If you have been contacted by a debt collector or worried that a collector will contact you soon because you have fallen behind your bill payments, you probably have many questions and might be nervous about the process.
This article will introduce you to how debt collection works so you can understand the perspective of a collector or an agency. This will give you a better idea of what motivates debt collectors and what are the incentives they get.
How Does Debt Collection Work?
Debt collectors often work for debt collection agencies, though some operate independently and many are also attorneys. Agencies act as a middleman that tries to collect debts from the customers that are at least 60 days past due. The creditor pays the collector a percentage of the total amount collected. These agencies collect delinquent debts of all types: credit cards, personal loans, medical, student loans, cell phones, and utility bills and more.

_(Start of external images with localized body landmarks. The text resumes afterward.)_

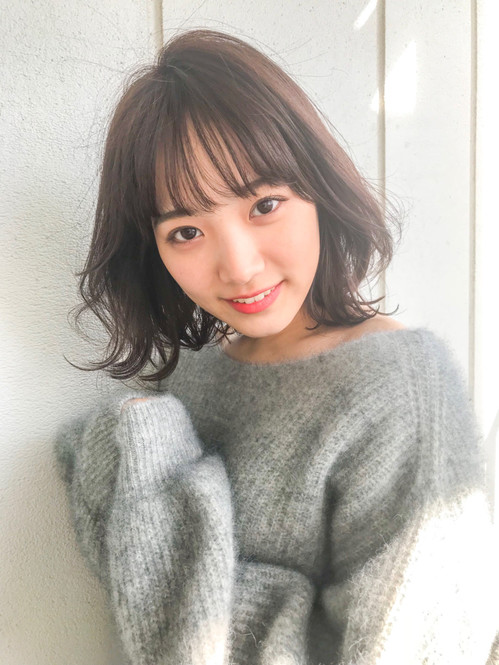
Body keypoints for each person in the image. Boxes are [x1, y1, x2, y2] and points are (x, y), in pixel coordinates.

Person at [54, 29, 499, 665]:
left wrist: (166, 535)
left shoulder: (401, 389)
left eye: (264, 204)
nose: (238, 266)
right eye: (186, 232)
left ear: (319, 189)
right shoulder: (191, 380)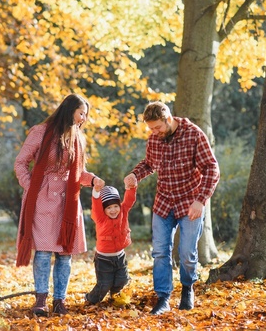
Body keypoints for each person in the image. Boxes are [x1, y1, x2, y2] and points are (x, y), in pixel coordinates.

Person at [124, 101, 220, 315]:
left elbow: (212, 168)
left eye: (157, 127)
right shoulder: (154, 139)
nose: (154, 132)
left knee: (186, 252)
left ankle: (188, 288)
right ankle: (163, 298)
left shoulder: (194, 134)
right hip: (164, 203)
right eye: (151, 129)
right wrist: (135, 174)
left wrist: (201, 199)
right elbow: (149, 164)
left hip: (190, 203)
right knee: (160, 252)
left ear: (168, 118)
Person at [14, 93, 105, 316]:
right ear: (69, 109)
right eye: (81, 112)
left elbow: (77, 173)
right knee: (44, 253)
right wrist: (32, 187)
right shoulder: (41, 131)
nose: (83, 118)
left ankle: (59, 300)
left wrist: (92, 180)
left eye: (86, 114)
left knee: (65, 254)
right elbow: (20, 163)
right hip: (42, 201)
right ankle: (41, 300)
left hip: (67, 203)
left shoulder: (78, 138)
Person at [85, 184, 137, 305]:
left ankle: (114, 298)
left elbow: (129, 200)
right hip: (104, 259)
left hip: (120, 257)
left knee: (122, 280)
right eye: (109, 208)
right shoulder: (100, 217)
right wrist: (96, 192)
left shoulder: (123, 211)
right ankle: (90, 299)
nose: (113, 210)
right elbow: (96, 205)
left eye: (115, 206)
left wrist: (131, 187)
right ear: (103, 209)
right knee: (104, 285)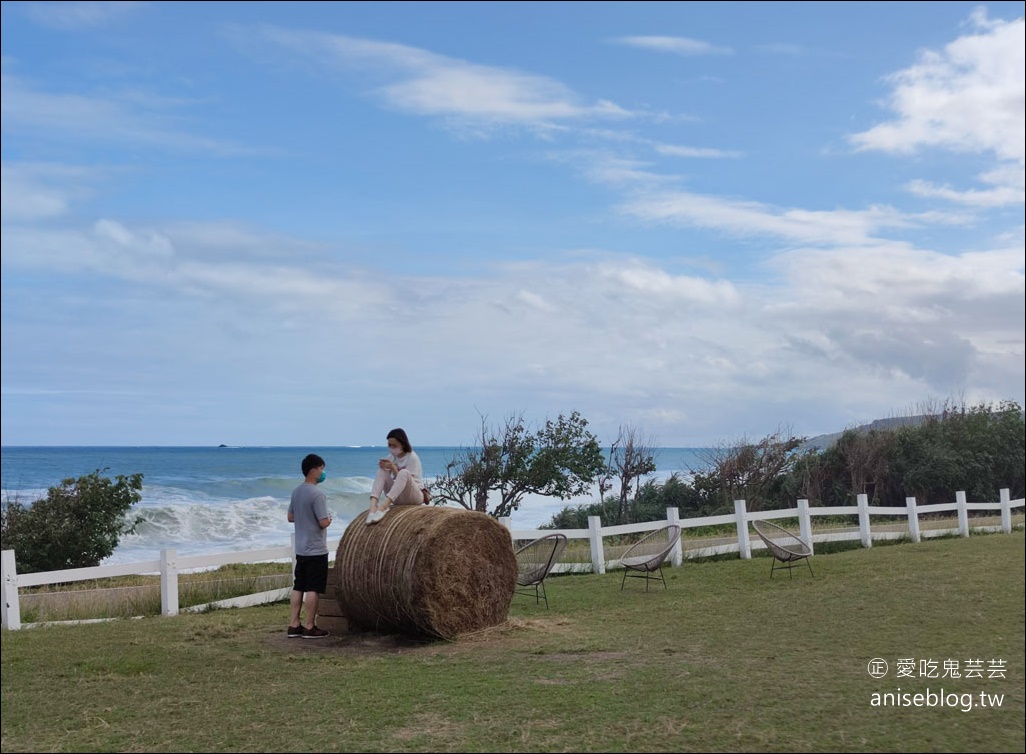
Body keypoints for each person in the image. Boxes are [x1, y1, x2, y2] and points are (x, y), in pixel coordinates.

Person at [286, 453, 333, 638]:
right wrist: (328, 520)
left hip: (301, 548)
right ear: (313, 470)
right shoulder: (318, 494)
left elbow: (290, 517)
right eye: (321, 469)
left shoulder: (296, 491)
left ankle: (294, 624)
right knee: (313, 588)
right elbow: (322, 522)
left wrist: (305, 518)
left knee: (299, 586)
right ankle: (309, 626)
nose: (323, 473)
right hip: (316, 548)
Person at [366, 428, 424, 524]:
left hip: (414, 496)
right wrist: (385, 467)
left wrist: (393, 468)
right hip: (397, 497)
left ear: (403, 444)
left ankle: (384, 507)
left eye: (394, 445)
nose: (392, 448)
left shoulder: (412, 457)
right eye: (389, 445)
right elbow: (385, 479)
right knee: (381, 471)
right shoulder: (391, 457)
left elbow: (406, 482)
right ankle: (373, 507)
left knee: (404, 472)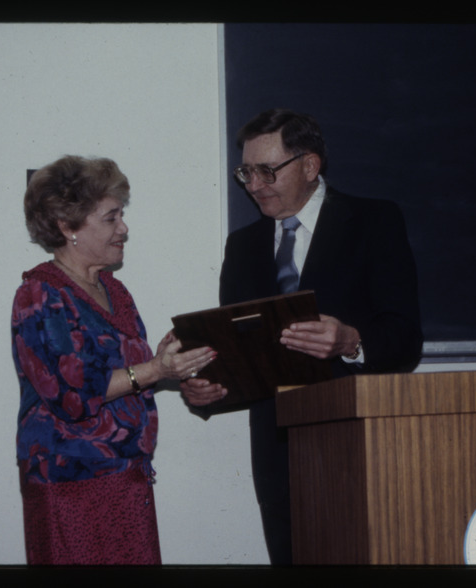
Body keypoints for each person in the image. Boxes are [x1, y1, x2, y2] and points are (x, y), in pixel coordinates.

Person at [181, 108, 423, 564]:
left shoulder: (374, 223)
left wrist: (351, 340)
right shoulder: (243, 245)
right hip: (277, 460)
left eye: (267, 171)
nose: (254, 185)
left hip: (358, 448)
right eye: (246, 172)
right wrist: (205, 389)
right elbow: (237, 360)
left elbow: (406, 340)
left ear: (310, 166)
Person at [12, 155, 217, 565]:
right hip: (71, 485)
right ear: (66, 226)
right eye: (110, 218)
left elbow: (129, 377)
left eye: (121, 215)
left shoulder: (115, 290)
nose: (124, 228)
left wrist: (174, 368)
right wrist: (157, 369)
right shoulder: (40, 293)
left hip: (126, 479)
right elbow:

For difficult to collect debts, some agencies also negotiate settlements with a customer for less than the amount owed. Debt collectors also use aid from lawyers to file lawsuits against customers who have refused to pay the debt.
What Debt Collectors Do
A debt collector can use letters, phone calls, or sometimes e-mails to contact the borrower and try to convince them to repay the borrowed amount. When the collector is not able to reach the customer, they look further and try to find other means of contact by using computer software and private investigators. They also conduct searches on the assets owned by the borrower such as bank accounts to determine the debtors repaying ability. Debt collectors may also report the debts to credit bureaus to encourage consumers to pay since debts can do serious damage to a customer’s credit score, which could affect their ability to take any loans in the future.
A debt collector has to rely on the debtor to repay. They cannot seize a pay check or reach into a bank account unless a judgment is obtained from a court. To do this, a collection agency must take the debtor to court before the statute of limitations run out and win a judgment against them. This judgment allows a collector to begin garnishing wages and bank accounts, but the collector must still contact the debtor employer and the bank to request the money.
Debt collectors also contact the borrowers who already had a judgment against them. Even when a creditor wins, it can be difficult to collect the money. Along with levies on their bank accounts or vehicle, debt collectors can also try to place a lien on the property of force the sale of the assets to collect the borrowed amount.
Now, that you are aware of how the debt collectors operate, you should feel more encouraged to pay any debts on time before a Debt Collection Netherlands agency contact you.